State v. Dalton, 122 N.C. App. 666 (1996)

June 18, 1996 · North Carolina Court of Appeals · No. COA95-1049
122 N.C. App. 666

STATE OF NORTH CAROLINA v. CHAD LEE DALTON

No. COA95-1049

(Filed 18 June 1996)

1. Burglary and Unlawful Breakings § 57 (NCI4th)— first-degree burglary — sufficiency of evidence

The evidence was sufficient to be submitted to the jury in a prosecution for first-degree burglary where it tended to show that defendant told his companions there was a house where a lady lived in which they might be able to “get some stuff for some money”; during the dark early morning hours when the victim was asleep on her sofa, defendant opened her sliding glass door and stepped inside her kitchen; defendant took a knife from the kitchen and took a purse containing $300 to $400, jewelry and other valuables; and defendant exited the back door and handed the purse to one of his companions.

Am Jur 2d, Burglary § 45.

2. Rape and Allied Offenses § 120 (NCI4th)— attempted first-degree rape — sufficiency of evidence

The evidence was sufficient to be submitted to the jury in a prosecution for attempted first-degree rape where it tended to show that defendant and a companion had looked through the victim’s house and were preparing to leave when defendant stated he was “horny” and wanted to rape the victim; defendant said he would hold a knife to the victim’s throat and instructed his companion to put a pillow over her face so defendant could rape *667her; when the victim woke up defendant was on top of her trying to pull down her shorts; she felt a knife at her neck and defendant told her that if she opened her eyes he would “hurt [her] real bad”; defendant called her obscene names and told her she was going to get what she deserved; and the victim wrestled defendant and kneed him in the groin before he and his companion fled out the back door.

# Activities
- a) From the State v. Dalton headnotes, extract the passage that opens with the words containing "June 18, 1996" and closes with "18 June 1996)".
- b) Write what comes next in the State v. Dalton headnotes, continuing after the last sentence shown.

# Supplied entries
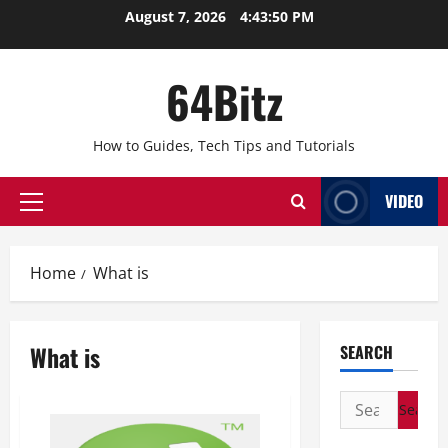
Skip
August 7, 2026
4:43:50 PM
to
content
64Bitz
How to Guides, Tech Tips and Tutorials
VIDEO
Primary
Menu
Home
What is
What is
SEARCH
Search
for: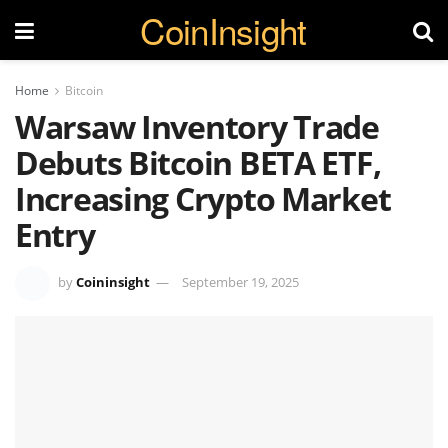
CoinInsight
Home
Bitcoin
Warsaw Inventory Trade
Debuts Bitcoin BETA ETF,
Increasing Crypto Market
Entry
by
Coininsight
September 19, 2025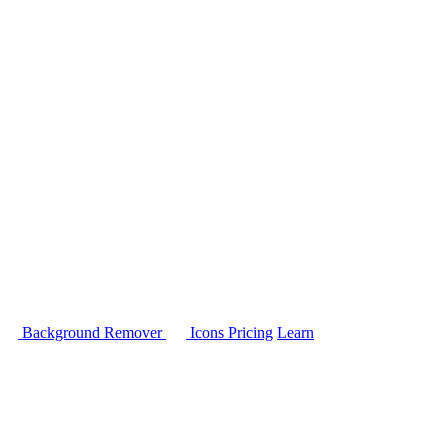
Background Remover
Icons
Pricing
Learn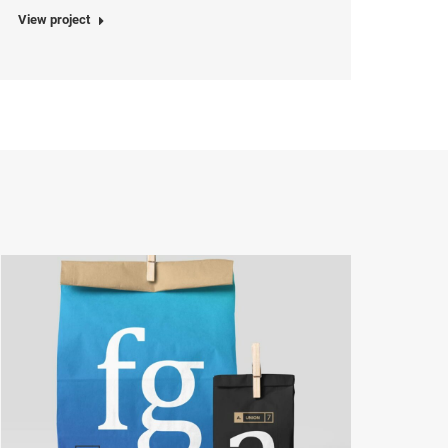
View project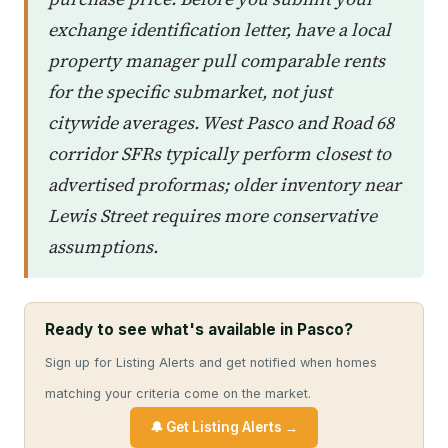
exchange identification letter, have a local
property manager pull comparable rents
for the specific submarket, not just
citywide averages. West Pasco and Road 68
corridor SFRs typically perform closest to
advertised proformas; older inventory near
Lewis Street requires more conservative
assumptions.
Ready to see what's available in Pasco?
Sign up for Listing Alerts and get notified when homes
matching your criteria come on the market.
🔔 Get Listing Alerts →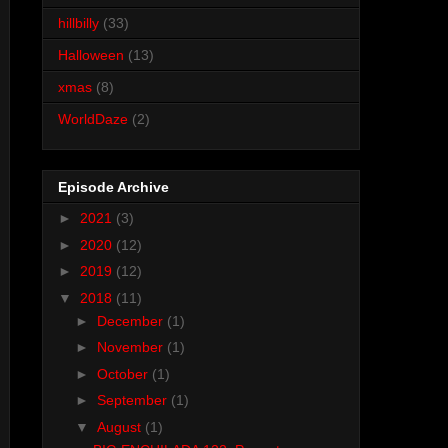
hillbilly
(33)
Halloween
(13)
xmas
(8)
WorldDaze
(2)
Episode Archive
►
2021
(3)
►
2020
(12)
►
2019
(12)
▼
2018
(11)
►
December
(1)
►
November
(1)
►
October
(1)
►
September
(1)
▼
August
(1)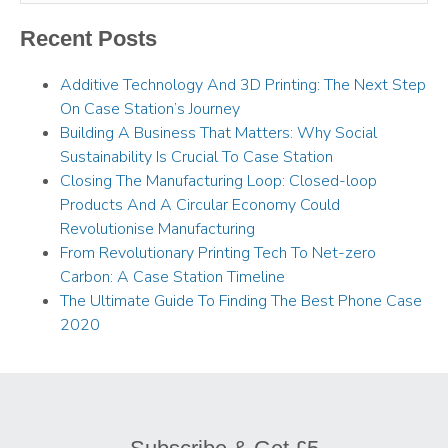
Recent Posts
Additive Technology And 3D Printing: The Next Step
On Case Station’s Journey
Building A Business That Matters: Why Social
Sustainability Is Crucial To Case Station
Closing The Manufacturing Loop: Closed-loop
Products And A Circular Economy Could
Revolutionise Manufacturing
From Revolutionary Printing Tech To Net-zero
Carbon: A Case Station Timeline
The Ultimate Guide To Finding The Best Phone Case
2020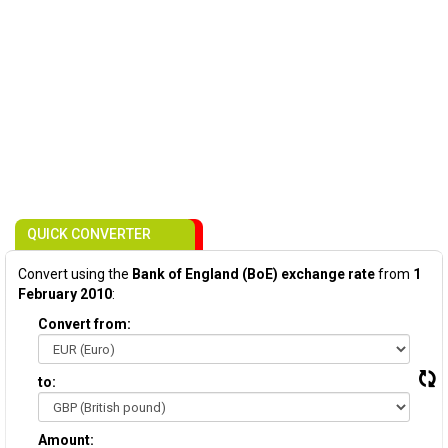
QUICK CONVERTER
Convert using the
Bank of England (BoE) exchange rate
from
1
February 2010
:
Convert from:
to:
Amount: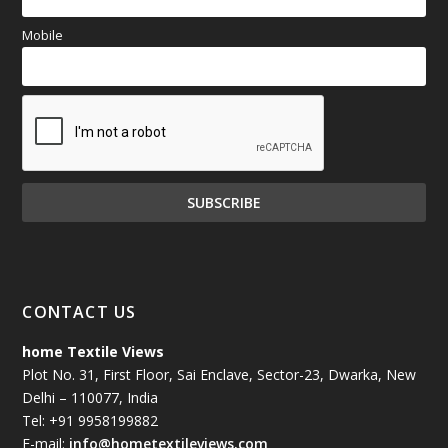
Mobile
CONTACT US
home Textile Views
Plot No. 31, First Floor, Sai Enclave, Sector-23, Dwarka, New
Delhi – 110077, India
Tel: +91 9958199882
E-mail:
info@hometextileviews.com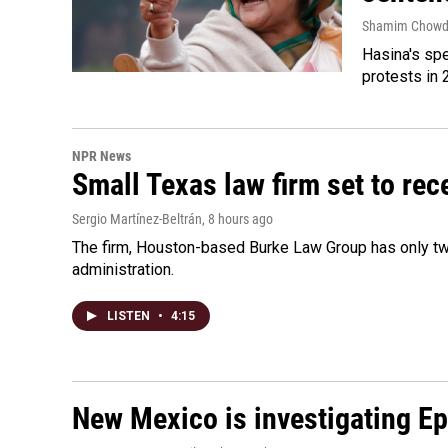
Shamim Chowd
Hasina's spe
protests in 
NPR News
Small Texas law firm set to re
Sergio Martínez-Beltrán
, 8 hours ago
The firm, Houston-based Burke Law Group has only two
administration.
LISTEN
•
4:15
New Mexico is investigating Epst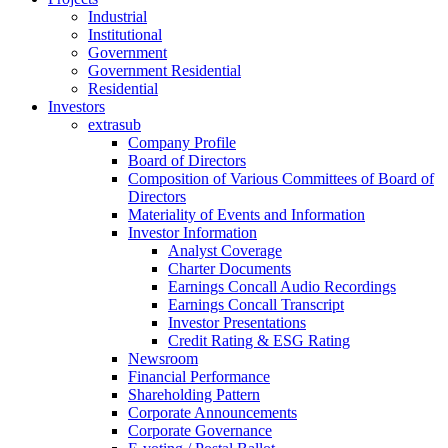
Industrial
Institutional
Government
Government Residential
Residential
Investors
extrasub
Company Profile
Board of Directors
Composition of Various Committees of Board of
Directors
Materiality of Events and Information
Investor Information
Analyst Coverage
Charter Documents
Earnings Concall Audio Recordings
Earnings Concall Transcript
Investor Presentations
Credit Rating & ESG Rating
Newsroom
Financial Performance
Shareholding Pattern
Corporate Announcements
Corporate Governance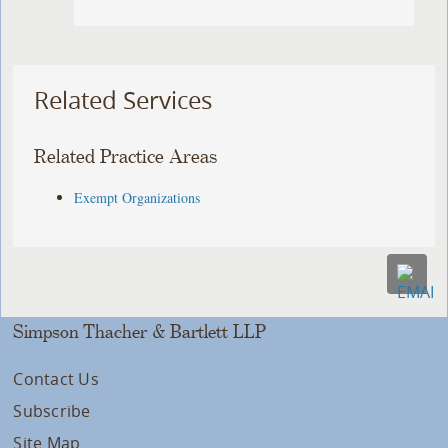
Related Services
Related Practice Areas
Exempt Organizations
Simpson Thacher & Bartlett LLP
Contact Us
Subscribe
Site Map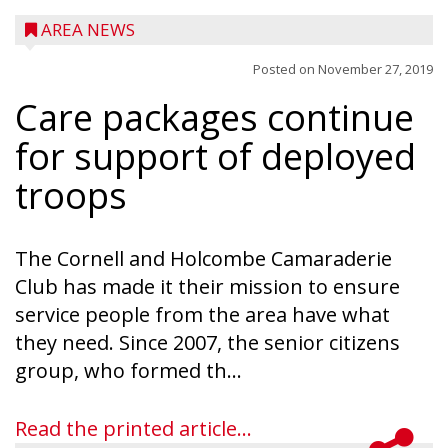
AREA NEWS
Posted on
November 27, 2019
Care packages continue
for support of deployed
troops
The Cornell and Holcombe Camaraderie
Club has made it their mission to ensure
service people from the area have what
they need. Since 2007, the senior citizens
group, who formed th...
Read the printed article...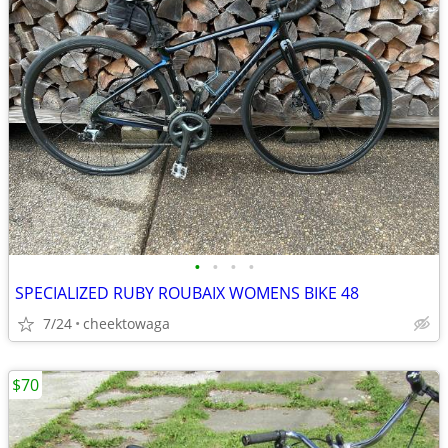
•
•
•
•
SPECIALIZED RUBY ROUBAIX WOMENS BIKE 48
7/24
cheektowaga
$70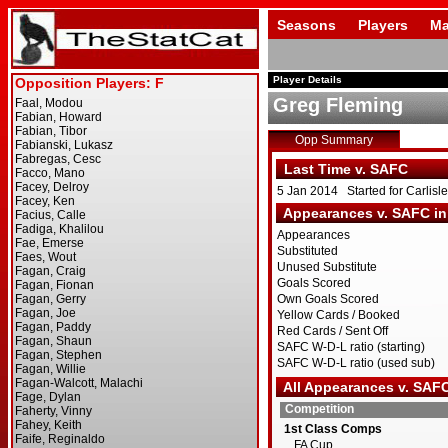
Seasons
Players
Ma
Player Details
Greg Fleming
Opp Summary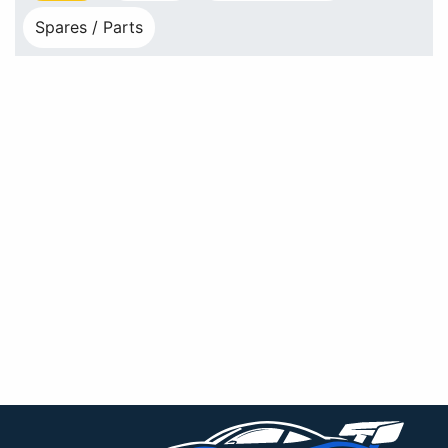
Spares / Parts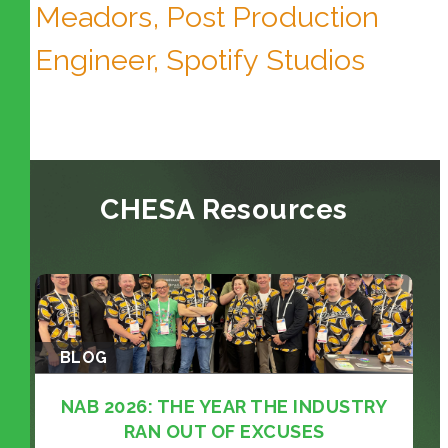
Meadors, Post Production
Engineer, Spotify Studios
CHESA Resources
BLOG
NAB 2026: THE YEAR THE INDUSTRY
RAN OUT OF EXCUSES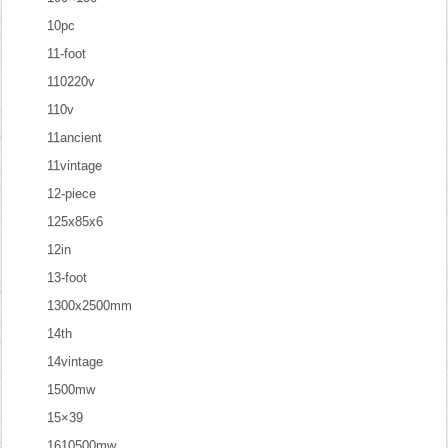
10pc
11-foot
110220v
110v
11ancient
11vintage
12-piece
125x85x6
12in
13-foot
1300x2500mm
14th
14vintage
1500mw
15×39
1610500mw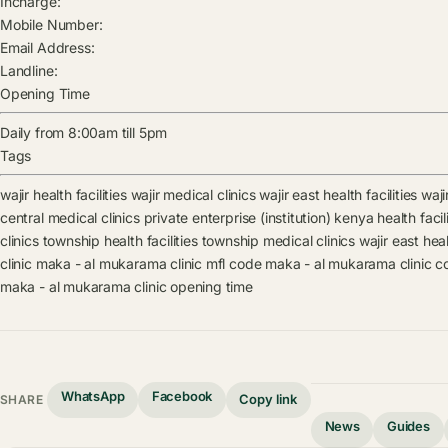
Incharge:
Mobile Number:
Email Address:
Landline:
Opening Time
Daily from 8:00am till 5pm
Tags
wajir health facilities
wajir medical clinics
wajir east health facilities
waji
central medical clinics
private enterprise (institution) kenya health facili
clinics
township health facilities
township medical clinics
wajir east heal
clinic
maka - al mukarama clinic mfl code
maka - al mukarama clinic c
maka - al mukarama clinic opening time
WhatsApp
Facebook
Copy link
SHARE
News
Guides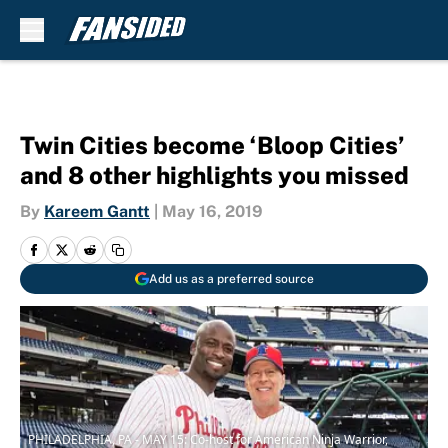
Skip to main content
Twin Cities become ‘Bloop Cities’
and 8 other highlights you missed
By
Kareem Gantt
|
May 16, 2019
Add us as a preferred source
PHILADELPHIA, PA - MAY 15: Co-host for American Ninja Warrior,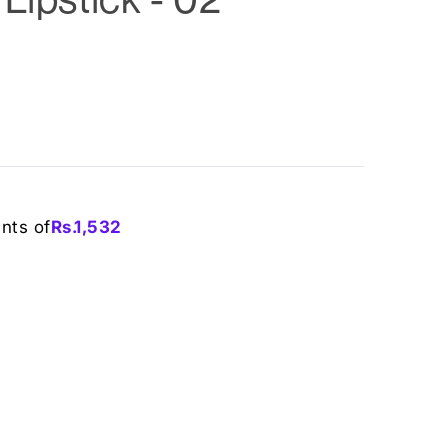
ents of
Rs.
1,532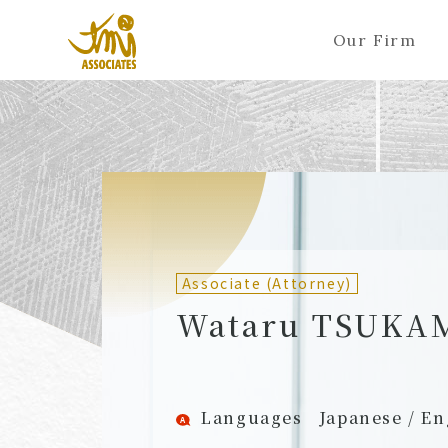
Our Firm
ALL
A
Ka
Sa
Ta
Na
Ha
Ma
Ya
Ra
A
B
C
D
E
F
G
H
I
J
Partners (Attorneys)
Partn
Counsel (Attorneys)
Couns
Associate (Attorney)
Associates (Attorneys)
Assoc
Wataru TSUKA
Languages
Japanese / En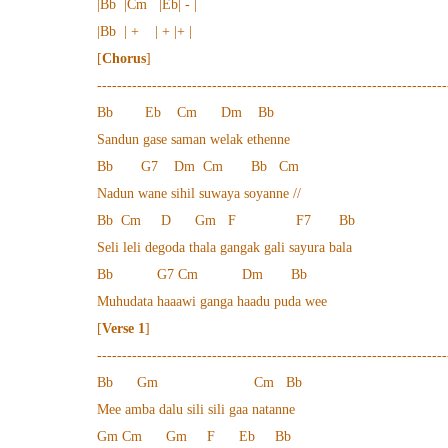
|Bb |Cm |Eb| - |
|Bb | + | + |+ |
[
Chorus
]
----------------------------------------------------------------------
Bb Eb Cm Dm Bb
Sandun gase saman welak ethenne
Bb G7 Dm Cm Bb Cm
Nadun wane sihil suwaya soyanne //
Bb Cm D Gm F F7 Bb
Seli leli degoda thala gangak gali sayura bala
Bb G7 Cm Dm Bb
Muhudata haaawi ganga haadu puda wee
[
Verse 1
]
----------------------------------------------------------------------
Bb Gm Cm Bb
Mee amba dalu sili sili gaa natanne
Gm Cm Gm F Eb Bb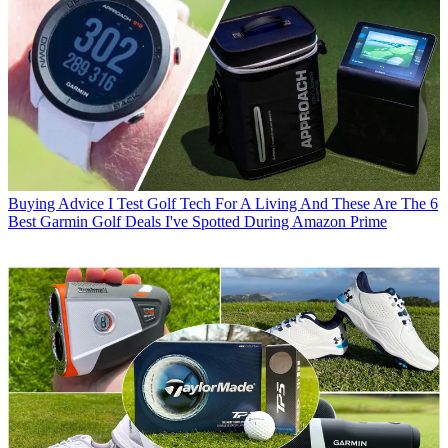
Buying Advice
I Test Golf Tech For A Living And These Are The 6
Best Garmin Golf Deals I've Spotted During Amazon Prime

# Results
- a)
June 18, 1996 · North Carolina Court of Appeals · No. COA95-1049
122 N.C. App. 666

STATE OF NORTH CAROLINA v. CHAD LEE DALTON

No. COA95-1049

(Filed 18 June 1996)

- b)
Am Jur 2d, Rape § 88.

Sufficiency of allegations or evidence of serious bodily injury to support charge of aggravated degree of rape, sodomy, or other sexual abuse. 25 ALR4th 1213.

3. Robbery § 65 (NCI4th)— robbery with a dangerous weapon — insufficiency of evidence

The trial court erred in denying defendant’s motion to dismiss the charge of robbery with a dangerous weapon where there was evidence that defendant may have been in possession of a knife, but there was no evidence that he used it or threatened to use it to harm the victim during the taking of her purse, as the taking occurred while the victim was sleeping; furthermore, defendant’s alleged use of the knife while attempting to rape the victim was not so joined in time and circumstances with the taking of the purse as to be part of one continuous transaction.

Am Jur 2d, Robbery § 25.

4. Conspiracy § 28 (NCI4th)— multiple intended victims— one conspiracy — insufficiency of evidence of multiple conspiracies

The evidence was insufficient to support the existence of three separate conspiracies to commit second-degree rape, although defendant and his companions went to three homes in search of a victim, where it tended to show that defendant and his co-conspirators had as their only objective to find someone to rape; they did not plan to or agree to rape a specific woman but instead went from home to home looking for a victim; the time interval from formation of the conspiracy until its abandonment was brief (a few hours); the number and identity of the participants remained the same throughout; and only one meeting occurred between the participants in planning the crime.

Am Jur 2d, Conspiracy §§ 11, 37.

*668Appeal by defendant from judgments entered 23 March 1995 by Judge James M. Webb in Forsyth County Superior Court. Heard in the Court of Appeals 15 May 1996.

Attorney General Michael F. Easley, by Assistant Attorney General Newton G. Pritchett, Jr., for the State.

Marilyn E. Massey for defendant-appellant.

WALKER, Judge.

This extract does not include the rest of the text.